» Work required
How many lines in the items below contain the word "petites"? Reply with the number alone.

Saved entries
+--

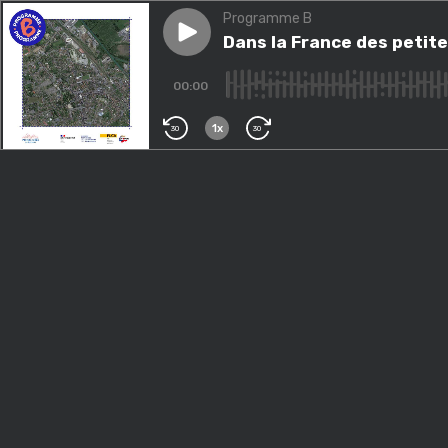
Programme B
Play episode
Dans la France des petites vil
Dans la France des petites
00:00
1x
30
30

+--

» Response to this task
2